# What is required
Can you return the text of every item below line for line, with each character unchanged?

(Saved entries)
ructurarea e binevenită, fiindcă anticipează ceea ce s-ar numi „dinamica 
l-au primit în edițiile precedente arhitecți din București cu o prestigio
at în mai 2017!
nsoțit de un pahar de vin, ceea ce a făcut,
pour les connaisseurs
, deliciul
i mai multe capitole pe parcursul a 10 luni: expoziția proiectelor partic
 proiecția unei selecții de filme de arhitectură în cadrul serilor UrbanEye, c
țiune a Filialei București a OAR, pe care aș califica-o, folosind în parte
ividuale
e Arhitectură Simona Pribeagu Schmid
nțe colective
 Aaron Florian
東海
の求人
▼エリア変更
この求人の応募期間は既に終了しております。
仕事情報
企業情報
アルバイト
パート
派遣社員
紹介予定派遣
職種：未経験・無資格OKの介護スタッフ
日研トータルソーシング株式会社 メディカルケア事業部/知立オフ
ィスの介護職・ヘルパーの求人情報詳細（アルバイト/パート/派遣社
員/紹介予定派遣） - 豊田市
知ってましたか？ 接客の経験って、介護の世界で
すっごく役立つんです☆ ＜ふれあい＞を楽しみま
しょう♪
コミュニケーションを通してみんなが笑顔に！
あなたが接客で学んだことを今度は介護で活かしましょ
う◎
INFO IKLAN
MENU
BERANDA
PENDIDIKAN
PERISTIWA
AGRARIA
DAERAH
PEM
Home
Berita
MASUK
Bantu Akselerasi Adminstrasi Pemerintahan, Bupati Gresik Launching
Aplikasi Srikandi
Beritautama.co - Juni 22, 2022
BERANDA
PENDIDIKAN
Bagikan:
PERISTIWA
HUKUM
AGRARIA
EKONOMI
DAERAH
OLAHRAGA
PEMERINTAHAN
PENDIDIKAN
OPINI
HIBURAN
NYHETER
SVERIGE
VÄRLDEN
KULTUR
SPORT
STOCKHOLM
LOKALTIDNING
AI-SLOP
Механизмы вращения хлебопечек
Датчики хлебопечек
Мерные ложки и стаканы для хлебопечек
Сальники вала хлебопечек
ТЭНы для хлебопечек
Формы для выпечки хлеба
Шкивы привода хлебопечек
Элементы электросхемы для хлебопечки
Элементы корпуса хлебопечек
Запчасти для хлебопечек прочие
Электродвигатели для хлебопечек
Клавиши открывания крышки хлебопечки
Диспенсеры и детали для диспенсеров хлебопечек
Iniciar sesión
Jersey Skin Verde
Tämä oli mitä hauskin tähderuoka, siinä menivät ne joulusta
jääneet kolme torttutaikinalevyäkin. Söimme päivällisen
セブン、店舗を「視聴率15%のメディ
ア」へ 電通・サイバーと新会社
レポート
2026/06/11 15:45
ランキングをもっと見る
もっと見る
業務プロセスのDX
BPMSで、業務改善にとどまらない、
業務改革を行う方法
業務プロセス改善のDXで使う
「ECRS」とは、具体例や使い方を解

# Solution to this problem
ructurarea e binevenită, fiindcă anticipează ceea ce s-ar numi „dinamica 
l-au primit în edițiile precedente arhitecți din București cu o prestigio
at în mai 2017!
nsoțit de un pahar de vin, ceea ce a făcut,
pour les connaisseurs
, deliciul
i mai multe capitole pe parcursul a 10 luni: expoziția proiectelor partic
 proiecția unei selecții de filme de arhitectură în cadrul serilor UrbanEye, c
țiune a Filialei București a OAR, pe care aș califica-o, folosind în parte
ividuale
e Arhitectură Simona Pribeagu Schmid
nțe colective
 Aaron Florian
東海
の求人
▼エリア変更
この求人の応募期間は既に終了しております。
仕事情報
企業情報
アルバイト
パート
派遣社員
紹介予定派遣
職種：未経験・無資格OKの介護スタッフ
日研トータルソーシング株式会社 メディカルケア事業部/知立オフ
ィスの介護職・ヘルパーの求人情報詳細（アルバイト/パート/派遣社
員/紹介予定派遣） - 豊田市
知ってましたか？ 接客の経験って、介護の世界で
すっごく役立つんです☆ ＜ふれあい＞を楽しみま
しょう♪
コミュニケーションを通してみんなが笑顔に！
あなたが接客で学んだことを今度は介護で活かしましょ
う◎
INFO IKLAN
MENU
BERANDA
PENDIDIKAN
PERISTIWA
AGRARIA
DAERAH
PEM
Home
Berita
MASUK
Bantu Akselerasi Adminstrasi Pemerintahan, Bupati Gresik Launching
Aplikasi Srikandi
Beritautama.co - Juni 22, 2022
BERANDA
PENDIDIKAN
Bagikan:
PERISTIWA
HUKUM
AGRARIA
EKONOMI
DAERAH
OLAHRAGA
PEMERINTAHAN
PENDIDIKAN
OPINI
HIBURAN
NYHETER
SVERIGE
VÄRLDEN
KULTUR
SPORT
STOCKHOLM
LOKALTIDNING
AI-SLOP
Механизмы вращения хлебопечек
Датчики хлебопечек
Мерные ложки и стаканы для хлебопечек
Сальники вала хлебопечек
ТЭНы для хлебопечек
Формы для выпечки хлеба
Шкивы привода хлебопечек
Элементы электросхемы для хлебопечки
Элементы корпуса хлебопечек
Запчасти для хлебопечек прочие
Электродвигатели для хлебопечек
Клавиши открывания крышки хлебопечки
Диспенсеры и детали для диспенсеров хлебопечек
Iniciar sesión
Jersey Skin Verde
Tämä oli mitä hauskin tähderuoka, siinä menivät ne joulusta
jääneet kolme torttutaikinalevyäkin. Söimme päivällisen
セブン、店舗を「視聴率15%のメディ
ア」へ 電通・サイバーと新会社
レポート
2026/06/11 15:45
ランキングをもっと見る
もっと見る
業務プロセスのDX
BPMSで、業務改善にとどまらない、
業務改革を行う方法
業務プロセス改善のDXで使う
「ECRS」とは、具体例や使い方を解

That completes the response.